| ASSIGNED TASK |
Reproduce the entries below exactly, but only from the line containing "Breast MRI (dynamic contrast-enhanced), one sagittal" to the line containing "Structures marked on", inclusive.

| INFORMATION SUPPLIED |
>>>>>
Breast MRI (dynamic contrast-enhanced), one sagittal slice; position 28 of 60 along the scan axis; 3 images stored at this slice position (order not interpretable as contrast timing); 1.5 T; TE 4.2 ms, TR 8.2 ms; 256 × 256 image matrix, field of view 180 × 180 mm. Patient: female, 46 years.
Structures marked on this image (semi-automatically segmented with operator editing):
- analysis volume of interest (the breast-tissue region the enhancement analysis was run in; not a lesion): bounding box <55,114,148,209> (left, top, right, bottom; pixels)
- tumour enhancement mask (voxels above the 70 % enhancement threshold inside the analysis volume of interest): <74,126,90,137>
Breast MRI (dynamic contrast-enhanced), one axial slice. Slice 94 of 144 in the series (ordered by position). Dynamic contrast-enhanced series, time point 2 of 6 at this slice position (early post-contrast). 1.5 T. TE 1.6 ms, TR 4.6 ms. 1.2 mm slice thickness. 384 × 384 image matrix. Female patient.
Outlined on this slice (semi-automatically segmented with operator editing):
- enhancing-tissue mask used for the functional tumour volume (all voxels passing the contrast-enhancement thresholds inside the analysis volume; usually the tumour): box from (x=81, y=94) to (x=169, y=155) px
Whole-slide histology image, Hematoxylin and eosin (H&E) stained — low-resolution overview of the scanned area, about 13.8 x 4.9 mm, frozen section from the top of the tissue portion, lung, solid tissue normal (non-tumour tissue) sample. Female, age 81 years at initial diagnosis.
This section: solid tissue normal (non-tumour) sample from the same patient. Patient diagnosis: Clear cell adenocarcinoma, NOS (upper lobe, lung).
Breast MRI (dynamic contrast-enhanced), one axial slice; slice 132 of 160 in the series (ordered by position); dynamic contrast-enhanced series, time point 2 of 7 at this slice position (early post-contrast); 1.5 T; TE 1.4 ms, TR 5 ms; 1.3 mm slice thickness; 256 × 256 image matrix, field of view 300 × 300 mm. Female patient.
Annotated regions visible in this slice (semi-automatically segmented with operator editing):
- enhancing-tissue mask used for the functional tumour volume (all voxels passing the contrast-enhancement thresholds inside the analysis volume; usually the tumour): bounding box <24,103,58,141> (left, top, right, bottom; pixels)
<<<<<
>>>>>
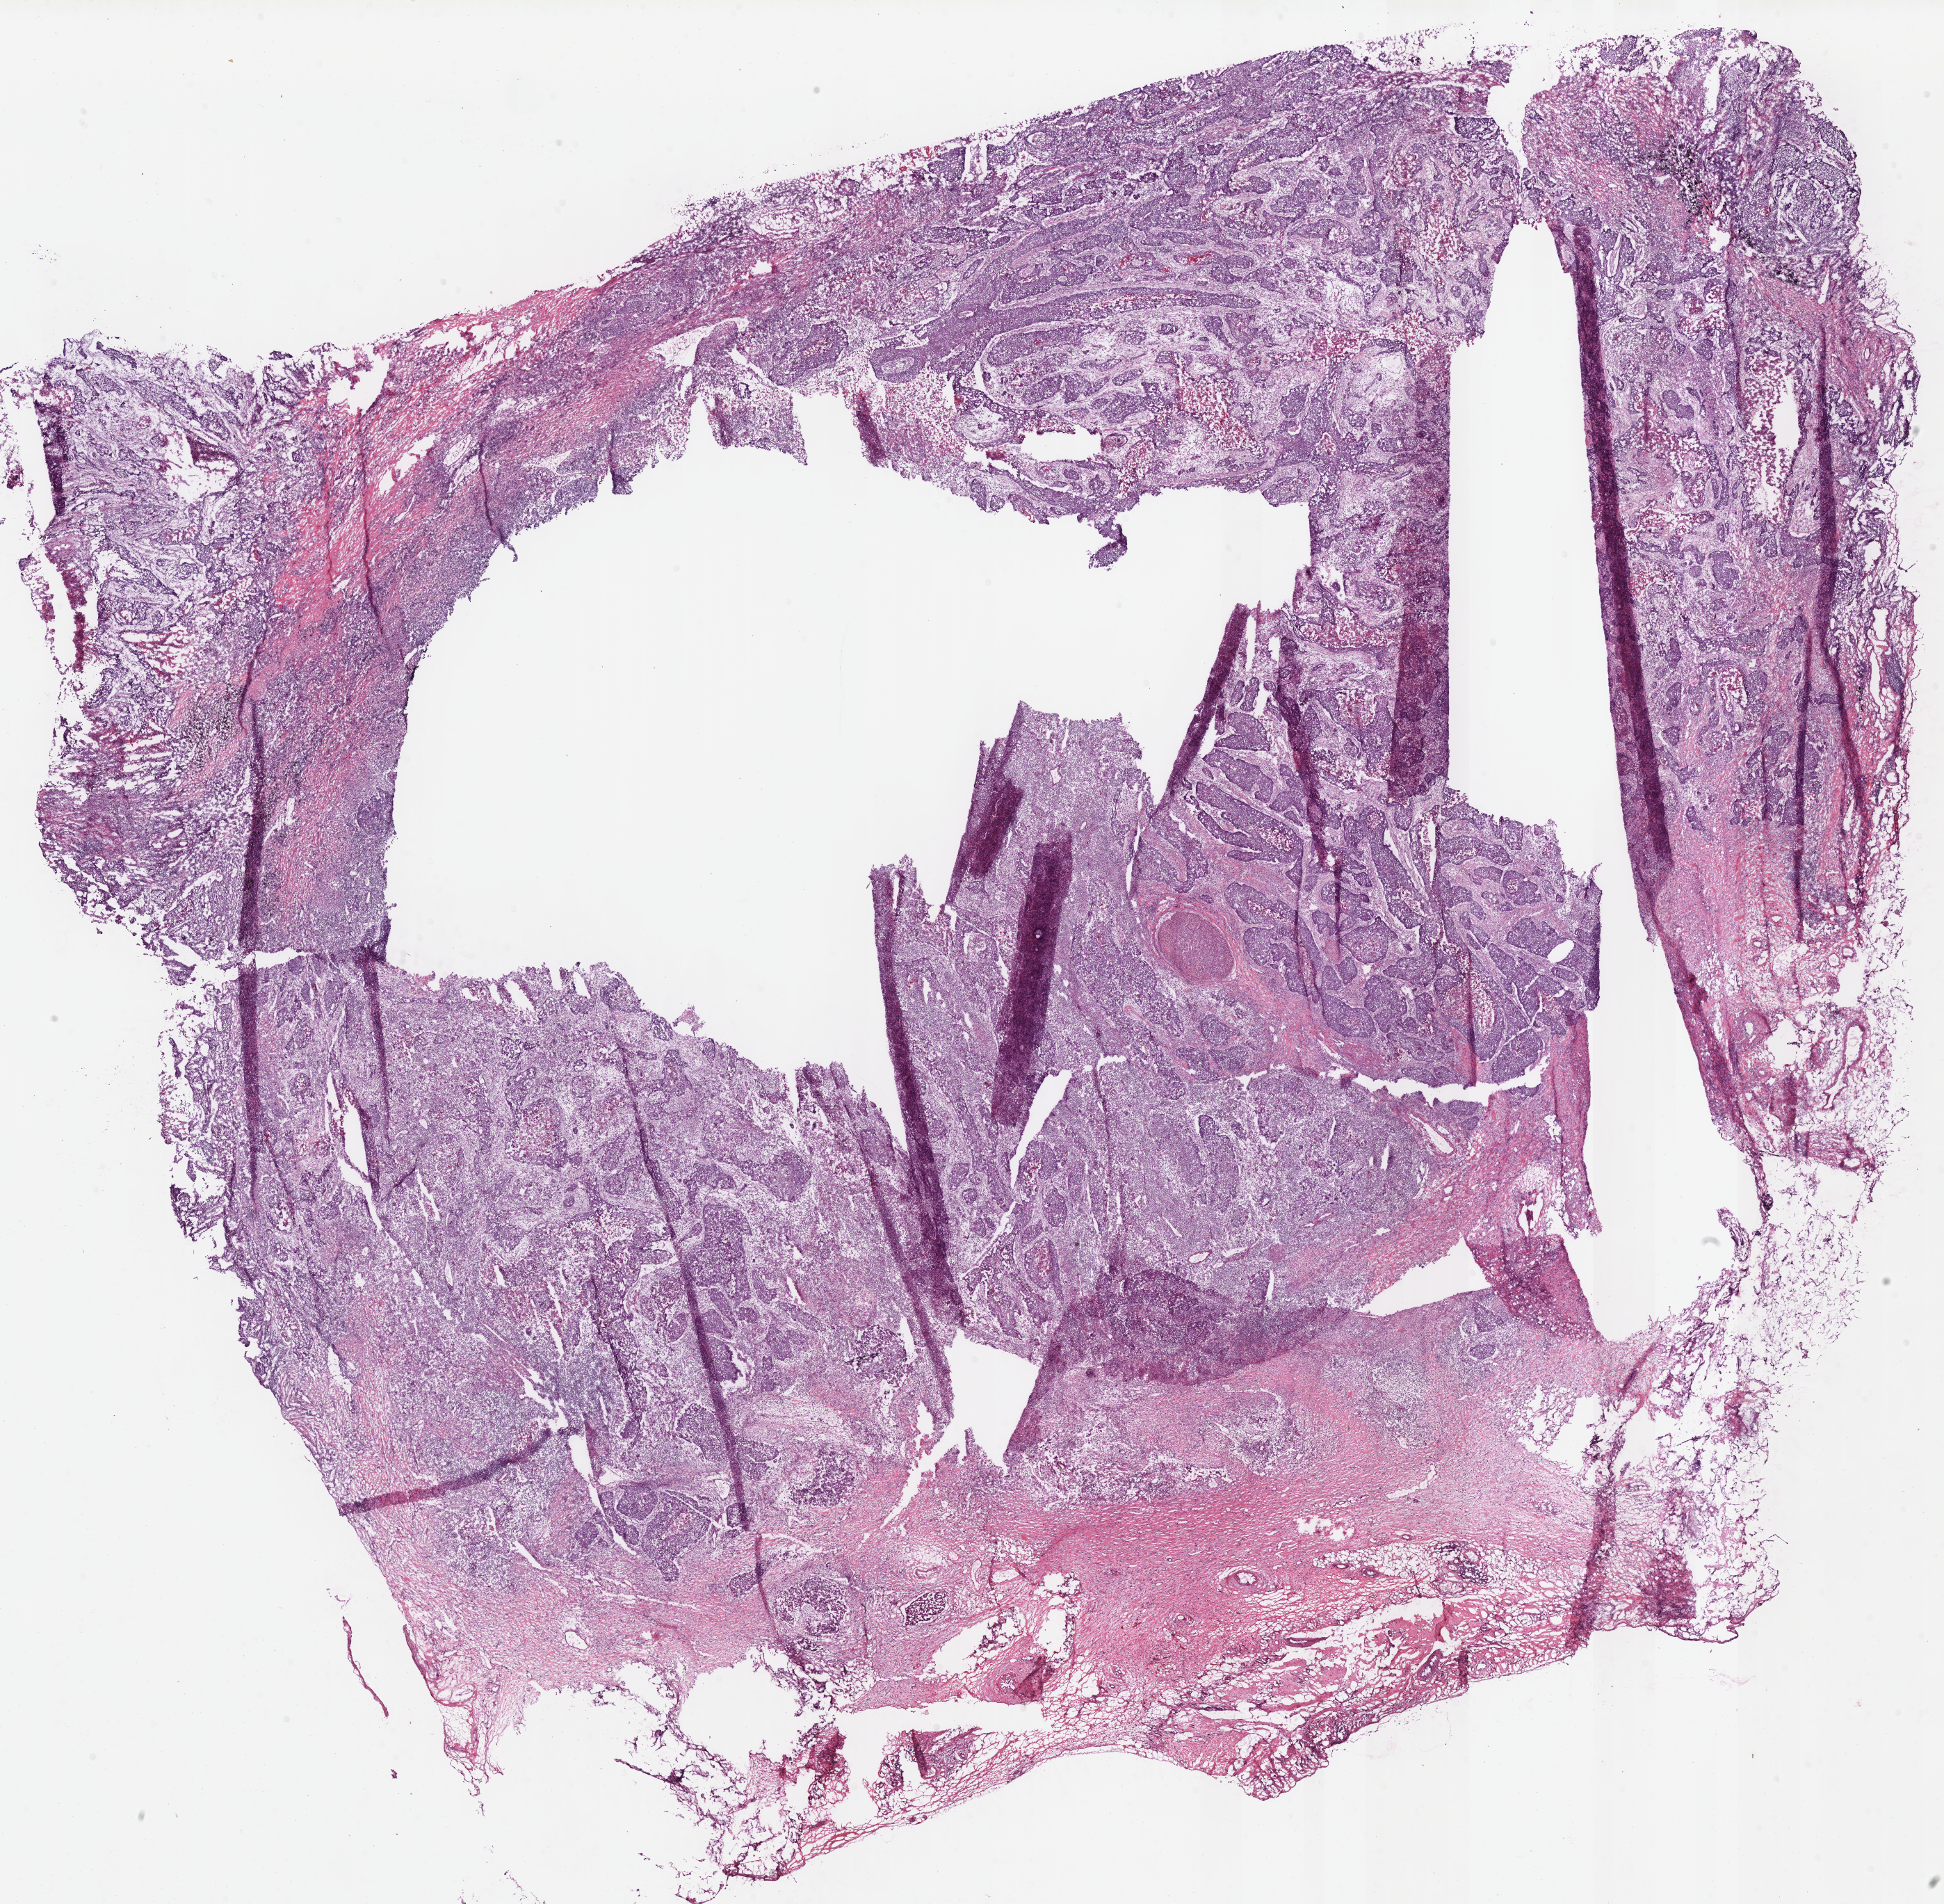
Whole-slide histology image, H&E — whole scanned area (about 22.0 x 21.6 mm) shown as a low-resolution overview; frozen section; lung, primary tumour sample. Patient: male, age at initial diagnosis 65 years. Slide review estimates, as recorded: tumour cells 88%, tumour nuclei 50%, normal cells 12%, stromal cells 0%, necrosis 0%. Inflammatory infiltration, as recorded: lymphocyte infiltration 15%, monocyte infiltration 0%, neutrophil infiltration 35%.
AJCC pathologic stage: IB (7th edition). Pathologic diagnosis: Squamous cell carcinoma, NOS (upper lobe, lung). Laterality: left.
<<<<<
| FINISHED TASK |
Breast MRI (dynamic contrast-enhanced), one sagittal slice; position 28 of 60 along the scan axis; 3 images stored at this slice position (order not interpretable as contrast timing); 1.5 T; TE 4.2 ms, TR 8.2 ms; 256 × 256 image matrix, field of view 180 × 180 mm. Patient: female, 46 years.
Structures marked on this image (semi-automatically segmented with operator editing):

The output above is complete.